Income earned abroad (outside India) will be exempt from Indian tax, even if the individual resides in India for that duration.Illustration: Binay Sinha
3 min read Last Updated : Feb 03 2026 | 8:58 AM IST
In the Union Budget 2026–27, the government has introduced a major tax benefit for non-resident Indian (NRI) professionals who come to India to work under certain government-notified schemes. This change is designed to attract global talent and make it easier for experts to contribute to Indian projects without facing heavy tax liabilities on their foreign income.
What is the new tax break?
Under the Budget proposal, NRI professionals who visit India and stay here under specific schemes will get a tax exemption on their overseas income for up to five years. During this period:
Only income earned from Indian sources will be taxed in India.
Income earned abroad (outside India) will be exempt from Indian tax, even if the individual resides in India for that duration.
Tax exemption on global income for foreign experts working in India removes a major irritant for senior global talent that may consider relocating to India.
Who is eligible?
To qualify for this five-year exemption:
The individual must be a non-resident in the five financial years immediately before moving to India.
The exemption applies only if the stay in India is under government-notified schemes aimed at bringing professionals into India for specific assignments or projects.

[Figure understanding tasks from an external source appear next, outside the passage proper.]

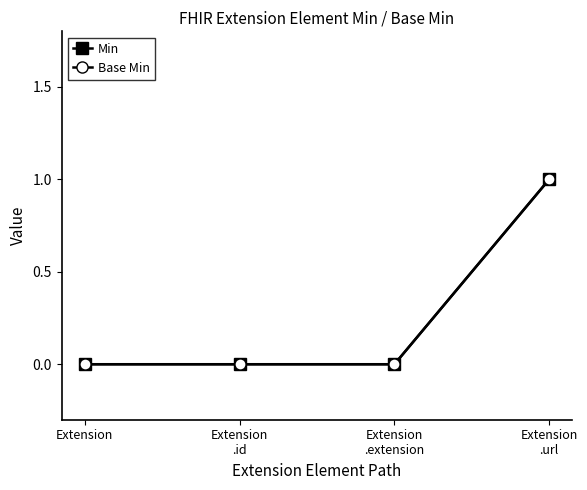

Does the chart display data point markers on the line(s)?

Yes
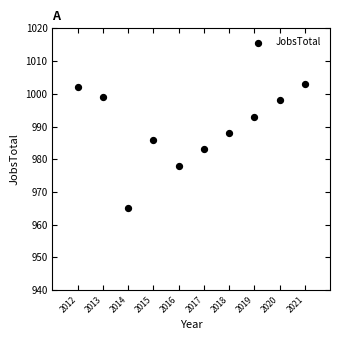

What Y value in the scatter plot is closest to 984?

983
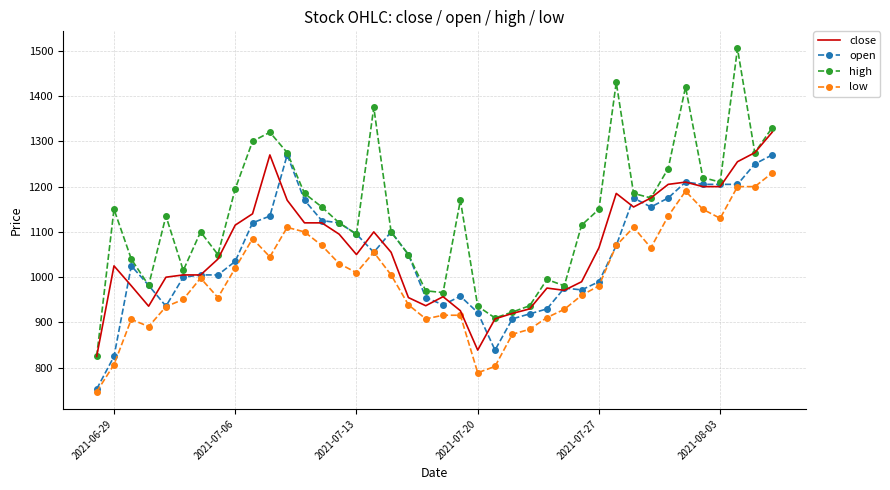

Which series has the largest total across all categories?

high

The government has introduced a special tax holiday to turn NRIs into partners for “Make in India.” NRIs providing capital goods to Indian companies will now enjoy a total income tax exemption for five years. This is a clear incentive for manufacturing supply chains thinking of relocating to India.
Normally, if an NRI stays in India for a long period, India can tax their global income (income from all sources, both Indian and overseas). This can be a deterrent for professionals who earn abroad but wish to work temporarily in India — for example, in areas like technology, consulting or project-based roles.
Only income accruing or arising outside India (and not deemed to accrue or arise in India) qualifies. This ensures that India retains its taxing rights over India-sourced income while removing ambiguity over global income taxation during the engagement period.
With this new rule:
Professionals can work in India without worrying about tax on foreign earnings for up to five years.
It provides certainty and predictability for global income tax planning.
It makes India a more attractive destination for skilled professionals and experts to contribute to its growth agenda.
Key conditions to remember
Only non-resident professionals qualify
They must have been non-resident for five years before coming to India
The benefit applies to foreign income only — not Indian-source income
The five-year window starts from the first year of service in India under a notified scheme
What happens after five years?
Once the five-year exemption period ends, the individual will be taxed normally on:
Indian income
Foreign income, if their residential status changes under Indian tax law
This is important for long-term tax planning, especially for NRIs considering extended stays or relocation.